INFORMATION
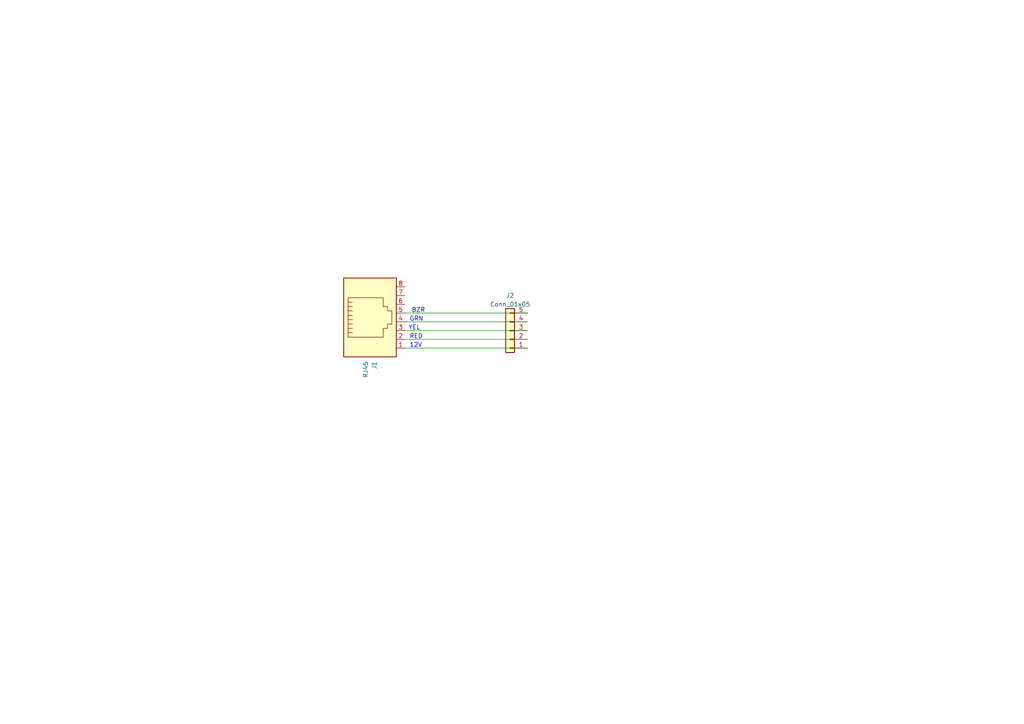
<source format=kicad_sch>
(kicad_sch (version 20230121) (generator eeschema)

  (uuid 37969f5f-fd48-409d-b83c-171d7e3cb961)

  (paper "A4")

  


  (wire (pts (xy 117.475 100.965) (xy 153.035 100.965))
    (stroke (width 0) (type default))
    (uuid 23e4bf61-de6e-4a6a-8dd5-316081e2676e)
  )
  (wire (pts (xy 117.475 98.425) (xy 153.035 98.425))
    (stroke (width 0) (type default))
    (uuid 5c3e6ed9-ee2e-4dbb-9d8d-d7236e6b614d)
  )
  (wire (pts (xy 117.475 90.805) (xy 153.035 90.805))
    (stroke (width 0) (type default))
    (uuid 7ca37f3b-e2db-4b77-961f-585efc8a22cc)
  )
  (wire (pts (xy 117.475 95.885) (xy 153.035 95.885))
    (stroke (width 0) (type default))
    (uuid a134a4d2-2852-4839-9739-97372bd640d9)
  )
  (wire (pts (xy 117.475 93.345) (xy 153.035 93.345))
    (stroke (width 0) (type default))
    (uuid c02cbd5a-0b68-465e-8b97-dc3d0f7b634c)
  )

  (text "GRN" (at 118.745 93.345 0)
    (effects (font (size 1.27 1.27)) (justify left bottom))
    (uuid 1e3296e2-6f47-41c2-a94b-585812bd973a)
  )
  (text "YEL\n" (at 121.92 95.885 0)
    (effects (font (size 1.27 1.27)) (justify right bottom))
    (uuid 1e89a7af-b319-4f72-83fb-9a834576f563)
  )
  (text "BZR\n" (at 119.38 90.805 0)
    (effects (font (size 1.27 1.27)) (justify left bottom))
    (uuid 4efc69b5-680e-49d8-8e89-163374a311f9)
  )
  (text "RED\n" (at 118.745 98.425 0)
    (effects (font (size 1.27 1.27)) (justify left bottom))
    (uuid 4f2ff865-24a4-4559-b514-6e06574ba84c)
  )
  (text "12V\n" (at 118.745 100.965 0)
    (effects (font (size 1.27 1.27)) (justify left bottom))
    (uuid db428f7e-109e-4d03-b8fd-a5b8faeb910f)
  )

  (symbol (lib_id "Connector:RJ45") (at 107.315 93.345 0) (unit 1)
    (in_bom yes) (on_board yes) (dnp no) (fields_autoplaced)
    (uuid f6ba5663-2e73-49b5-b71d-c6f2b37e45bd)
    (property "Reference" "J1" (at 108.5851 104.775 90)
      (effects (font (size 1.27 1.27)) (justify right))
    )
    (property "Value" "RJ45" (at 106.0451 104.775 90)
      (effects (font (size 1.27 1.27)) (justify right))
    )
    (property "Footprint" "footprints:RCH RC00139" (at 107.315 92.71 90)
      (effects (font (size 1.27 1.27)) hide)
    )
    (property "Datasheet" "https://lcsc.com/product-detail/Ethernet-Connectors-Modular-Connectors-RJ45-RJ11_RCH-RC00139_C708595.html" (at 107.315 92.71 90)
      (effects (font (size 1.27 1.27)) hide)
    )
    (pin "1" (uuid abcc6bc1-9cee-45b6-8186-d14f4819431b))
    (pin "2" (uuid 73d522a6-1479-47e6-a663-3c91838b056f))
    (pin "3" (uuid f193c052-2c7f-4d39-9967-49c717169ffa))
    (pin "4" (uuid 0859135b-acba-41f8-84e2-cd5cb0697710))
    (pin "5" (uuid 42ec9bd1-4d9b-4448-8c3b-635cb3ef31a8))
    (pin "6" (uuid 25fabd4b-ad39-47eb-97ac-443bef6ca603))
    (pin "7" (uuid 12d561a3-2923-4fb6-81ab-01b3268eacd6))
    (pin "8" (uuid 625e9f15-5cd7-4a30-9ac2-8f0aa1393307))
    (instances
      (project "StackLight"
        (path "/37969f5f-fd48-409d-b83c-171d7e3cb961"
          (reference "J1") (unit 1)
        )
      )
    )
  )

  (symbol (lib_id "Connector_Generic:Conn_01x05") (at 147.955 95.885 180) (unit 1)
    (in_bom yes) (on_board yes) (dnp no) (fields_autoplaced)
    (uuid f71a21ce-6257-4341-8e5c-d88685c2baf4)
    (property "Reference" "J2" (at 147.955 85.725 0)
      (effects (font (size 1.27 1.27)))
    )
    (property "Value" "Conn_01x05" (at 147.955 88.265 0)
      (effects (font (size 1.27 1.27)))
    )
    (property "Footprint" "Connector_PinHeader_2.54mm:PinHeader_1x05_P2.54mm_Vertical" (at 147.955 95.885 0)
      (effects (font (size 1.27 1.27)) hide)
    )
    (property "Datasheet" "~" (at 147.955 95.885 0)
      (effects (font (size 1.27 1.27)) hide)
    )
    (pin "1" (uuid e84506dd-37c6-410d-bad5-7c66c3d3f165))
    (pin "2" (uuid 6a9a6c00-659d-4f70-879d-589c93a0b588))
    (pin "3" (uuid 2c74137d-100a-4b54-988b-341f038d3786))
    (pin "4" (uuid 10a135a4-af84-4620-a38b-73cd9d3ae941))
    (pin "5" (uuid 26d66303-9830-4719-b44c-fb9a3f760053))
    (instances
      (project "StackLight"
        (path "/37969f5f-fd48-409d-b83c-171d7e3cb961"
          (reference "J2") (unit 1)
        )
      )
    )
  )

  (sheet_instances
    (path "/" (page "1"))
  )
)

</source>
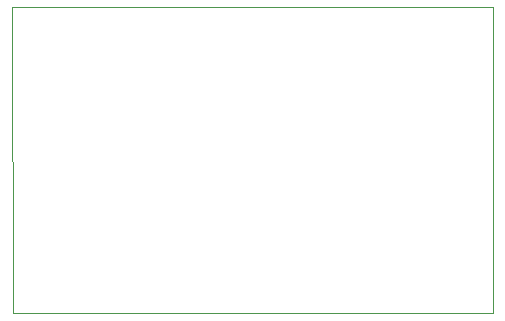
<source format=gbr>
G04 #@! TF.GenerationSoftware,KiCad,Pcbnew,(5.1.12-1-10_14)*
G04 #@! TF.CreationDate,2021-11-28T09:31:38-08:00*
G04 #@! TF.ProjectId,24h-timer-switch,3234682d-7469-46d6-9572-2d7377697463,1*
G04 #@! TF.SameCoordinates,Original*
G04 #@! TF.FileFunction,Profile,NP*
%FSLAX46Y46*%
G04 Gerber Fmt 4.6, Leading zero omitted, Abs format (unit mm)*
G04 Created by KiCad (PCBNEW (5.1.12-1-10_14)) date 2021-11-28 09:31:38*
%MOMM*%
%LPD*%
G01*
G04 APERTURE LIST*
G04 #@! TA.AperFunction,Profile*
%ADD10C,0.038100*%
G04 #@! TD*
G04 APERTURE END LIST*
D10*
X115570000Y-95250000D02*
X115544600Y-69367400D01*
X156251400Y-95250000D02*
X115570000Y-95250000D01*
X156251400Y-69367400D02*
X156251400Y-95250000D01*
X115544600Y-69367400D02*
X156251400Y-69367400D01*
M02*

</source>
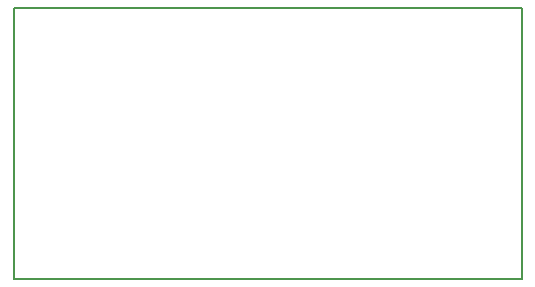
<source format=gbr>
G04 #@! TF.GenerationSoftware,KiCad,Pcbnew,(5.0.2)-1*
G04 #@! TF.CreationDate,2019-01-05T19:06:30+01:00*
G04 #@! TF.ProjectId,DrumMetter,4472756d-4d65-4747-9465-722e6b696361,01*
G04 #@! TF.SameCoordinates,Original*
G04 #@! TF.FileFunction,Profile,NP*
%FSLAX46Y46*%
G04 Gerber Fmt 4.6, Leading zero omitted, Abs format (unit mm)*
G04 Created by KiCad (PCBNEW (5.0.2)-1) date 05.01.2019 19:06:30*
%MOMM*%
%LPD*%
G01*
G04 APERTURE LIST*
%ADD10C,0.150000*%
G04 APERTURE END LIST*
D10*
X140000000Y-96500000D02*
X140000000Y-73500000D01*
X183000000Y-96500000D02*
X140000000Y-96500000D01*
X183000000Y-73500000D02*
X183000000Y-96500000D01*
X140000000Y-73500000D02*
X183000000Y-73500000D01*
M02*

</source>
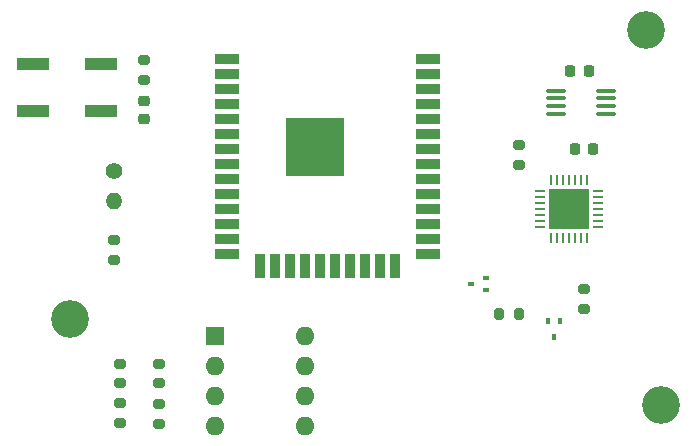
<source format=gbr>
%TF.GenerationSoftware,KiCad,Pcbnew,6.0.5-a6ca702e91~116~ubuntu20.04.1*%
%TF.CreationDate,2022-05-10T14:58:35-05:00*%
%TF.ProjectId,CarHUD,43617248-5544-42e6-9b69-6361645f7063,rev?*%
%TF.SameCoordinates,Original*%
%TF.FileFunction,Soldermask,Top*%
%TF.FilePolarity,Negative*%
%FSLAX46Y46*%
G04 Gerber Fmt 4.6, Leading zero omitted, Abs format (unit mm)*
G04 Created by KiCad (PCBNEW 6.0.5-a6ca702e91~116~ubuntu20.04.1) date 2022-05-10 14:58:35*
%MOMM*%
%LPD*%
G01*
G04 APERTURE LIST*
G04 Aperture macros list*
%AMRoundRect*
0 Rectangle with rounded corners*
0 $1 Rounding radius*
0 $2 $3 $4 $5 $6 $7 $8 $9 X,Y pos of 4 corners*
0 Add a 4 corners polygon primitive as box body*
4,1,4,$2,$3,$4,$5,$6,$7,$8,$9,$2,$3,0*
0 Add four circle primitives for the rounded corners*
1,1,$1+$1,$2,$3*
1,1,$1+$1,$4,$5*
1,1,$1+$1,$6,$7*
1,1,$1+$1,$8,$9*
0 Add four rect primitives between the rounded corners*
20,1,$1+$1,$2,$3,$4,$5,0*
20,1,$1+$1,$4,$5,$6,$7,0*
20,1,$1+$1,$6,$7,$8,$9,0*
20,1,$1+$1,$8,$9,$2,$3,0*%
G04 Aperture macros list end*
%ADD10C,3.200000*%
%ADD11RoundRect,0.200000X-0.275000X0.200000X-0.275000X-0.200000X0.275000X-0.200000X0.275000X0.200000X0*%
%ADD12R,0.400000X0.510000*%
%ADD13RoundRect,0.100000X0.712500X0.100000X-0.712500X0.100000X-0.712500X-0.100000X0.712500X-0.100000X0*%
%ADD14RoundRect,0.225000X-0.225000X-0.250000X0.225000X-0.250000X0.225000X0.250000X-0.225000X0.250000X0*%
%ADD15C,1.400000*%
%ADD16O,1.400000X1.400000*%
%ADD17R,2.750000X1.000000*%
%ADD18RoundRect,0.225000X0.225000X0.250000X-0.225000X0.250000X-0.225000X-0.250000X0.225000X-0.250000X0*%
%ADD19RoundRect,0.225000X-0.250000X0.225000X-0.250000X-0.225000X0.250000X-0.225000X0.250000X0.225000X0*%
%ADD20RoundRect,0.200000X0.275000X-0.200000X0.275000X0.200000X-0.275000X0.200000X-0.275000X-0.200000X0*%
%ADD21R,0.510000X0.400000*%
%ADD22R,1.600000X1.600000*%
%ADD23O,1.600000X1.600000*%
%ADD24R,2.000000X0.900000*%
%ADD25R,0.900000X2.000000*%
%ADD26R,5.000000X5.000000*%
%ADD27RoundRect,0.062500X0.337500X0.062500X-0.337500X0.062500X-0.337500X-0.062500X0.337500X-0.062500X0*%
%ADD28RoundRect,0.062500X0.062500X0.337500X-0.062500X0.337500X-0.062500X-0.337500X0.062500X-0.337500X0*%
%ADD29R,3.350000X3.350000*%
%ADD30RoundRect,0.200000X0.200000X0.275000X-0.200000X0.275000X-0.200000X-0.275000X0.200000X-0.275000X0*%
G04 APERTURE END LIST*
D10*
%TO.C,REF\u002A\u002A*%
X125750000Y-82750000D03*
%TD*%
%TO.C,REF\u002A\u002A*%
X75750000Y-75500000D03*
%TD*%
%TO.C,REF\u002A\u002A*%
X124500000Y-51000000D03*
%TD*%
D11*
%TO.C,R2*%
X83301000Y-82699000D03*
X83301000Y-84349000D03*
%TD*%
D12*
%TO.C,Q2*%
X117213000Y-75682000D03*
X116213000Y-75682000D03*
X116713000Y-76972000D03*
%TD*%
D11*
%TO.C,R7*%
X82042000Y-53594000D03*
X82042000Y-55244000D03*
%TD*%
D13*
%TO.C,MIC3775*%
X121116500Y-58097000D03*
X121116500Y-56797000D03*
X116891500Y-57447000D03*
X116891500Y-58097000D03*
X116891500Y-56147000D03*
X116891500Y-56797000D03*
X121116500Y-57447000D03*
X121116500Y-56147000D03*
%TD*%
D14*
%TO.C,C3*%
X118478000Y-61087000D03*
X120028000Y-61087000D03*
%TD*%
D15*
%TO.C,R_Photo1*%
X79502000Y-62992000D03*
D16*
X79502000Y-65532000D03*
%TD*%
D17*
%TO.C,SW1*%
X72599000Y-53912000D03*
X78359000Y-53912000D03*
X72599000Y-57912000D03*
X78359000Y-57912000D03*
%TD*%
D18*
%TO.C,C2*%
X119647000Y-54483000D03*
X118097000Y-54483000D03*
%TD*%
D19*
%TO.C,C1*%
X82042000Y-57010000D03*
X82042000Y-58560000D03*
%TD*%
D20*
%TO.C,R8*%
X113792000Y-62420000D03*
X113792000Y-60770000D03*
%TD*%
D11*
%TO.C,R6*%
X79502000Y-68834000D03*
X79502000Y-70484000D03*
%TD*%
D21*
%TO.C,Q1*%
X111008000Y-73017000D03*
X111008000Y-72017000D03*
X109718000Y-72517000D03*
%TD*%
D20*
%TO.C,R3*%
X79999000Y-84285000D03*
X79999000Y-82635000D03*
%TD*%
D22*
%TO.C,DS1621*%
X88000000Y-76920000D03*
D23*
X88000000Y-79460000D03*
X88000000Y-82000000D03*
X88000000Y-84540000D03*
X95620000Y-84540000D03*
X95620000Y-82000000D03*
X95620000Y-79460000D03*
X95620000Y-76920000D03*
%TD*%
D11*
%TO.C,R1*%
X83301000Y-79270000D03*
X83301000Y-80920000D03*
%TD*%
%TO.C,R10*%
X119253000Y-72962000D03*
X119253000Y-74612000D03*
%TD*%
D24*
%TO.C,ESP32-WROOM-32D1*%
X89020000Y-53460000D03*
X89020000Y-54730000D03*
X89020000Y-56000000D03*
X89020000Y-57270000D03*
X89020000Y-58540000D03*
X89020000Y-59810000D03*
X89020000Y-61080000D03*
X89020000Y-62350000D03*
X89020000Y-63620000D03*
X89020000Y-64890000D03*
X89020000Y-66160000D03*
X89020000Y-67430000D03*
X89020000Y-68700000D03*
X89020000Y-69970000D03*
D25*
X91805000Y-70970000D03*
X93075000Y-70970000D03*
X94345000Y-70970000D03*
X95615000Y-70970000D03*
X96885000Y-70970000D03*
X98155000Y-70970000D03*
X99425000Y-70970000D03*
X100695000Y-70970000D03*
X101965000Y-70970000D03*
X103235000Y-70970000D03*
D24*
X106020000Y-69970000D03*
X106020000Y-68700000D03*
X106020000Y-67430000D03*
X106020000Y-66160000D03*
X106020000Y-64890000D03*
X106020000Y-63620000D03*
X106020000Y-62350000D03*
X106020000Y-61080000D03*
X106020000Y-59810000D03*
X106020000Y-58540000D03*
X106020000Y-57270000D03*
X106020000Y-56000000D03*
X106020000Y-54730000D03*
X106020000Y-53460000D03*
D26*
X96520000Y-60960000D03*
%TD*%
D20*
%TO.C,R4*%
X79999000Y-80920000D03*
X79999000Y-79270000D03*
%TD*%
D27*
%TO.C,CP2102*%
X120433000Y-67667000D03*
X120433000Y-67167000D03*
X120433000Y-66667000D03*
X120433000Y-66167000D03*
X120433000Y-65667000D03*
X120433000Y-65167000D03*
X120433000Y-64667000D03*
D28*
X119483000Y-63717000D03*
X118983000Y-63717000D03*
X118483000Y-63717000D03*
X117983000Y-63717000D03*
X117483000Y-63717000D03*
X116983000Y-63717000D03*
X116483000Y-63717000D03*
D27*
X115533000Y-64667000D03*
X115533000Y-65167000D03*
X115533000Y-65667000D03*
X115533000Y-66167000D03*
X115533000Y-66667000D03*
X115533000Y-67167000D03*
X115533000Y-67667000D03*
D28*
X116483000Y-68617000D03*
X116983000Y-68617000D03*
X117483000Y-68617000D03*
X117983000Y-68617000D03*
X118483000Y-68617000D03*
X118983000Y-68617000D03*
X119483000Y-68617000D03*
D29*
X117983000Y-66167000D03*
%TD*%
D30*
%TO.C,R9*%
X113728000Y-75057000D03*
X112078000Y-75057000D03*
%TD*%
M02*

</source>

TASK STATEMENT
Everything above from the line containing "X106020000Y-62350000D03*" through the line containing "X115533000Y-64667000D03*" must be copied exactly. Nothing outside that range belongs in the answer.

RESULT OF THIS TASK
X106020000Y-62350000D03*
X106020000Y-61080000D03*
X106020000Y-59810000D03*
X106020000Y-58540000D03*
X106020000Y-57270000D03*
X106020000Y-56000000D03*
X106020000Y-54730000D03*
X106020000Y-53460000D03*
D26*
X96520000Y-60960000D03*
%TD*%
D20*
%TO.C,R4*%
X79999000Y-80920000D03*
X79999000Y-79270000D03*
%TD*%
D27*
%TO.C,CP2102*%
X120433000Y-67667000D03*
X120433000Y-67167000D03*
X120433000Y-66667000D03*
X120433000Y-66167000D03*
X120433000Y-65667000D03*
X120433000Y-65167000D03*
X120433000Y-64667000D03*
D28*
X119483000Y-63717000D03*
X118983000Y-63717000D03*
X118483000Y-63717000D03*
X117983000Y-63717000D03*
X117483000Y-63717000D03*
X116983000Y-63717000D03*
X116483000Y-63717000D03*
D27*
X115533000Y-64667000D03*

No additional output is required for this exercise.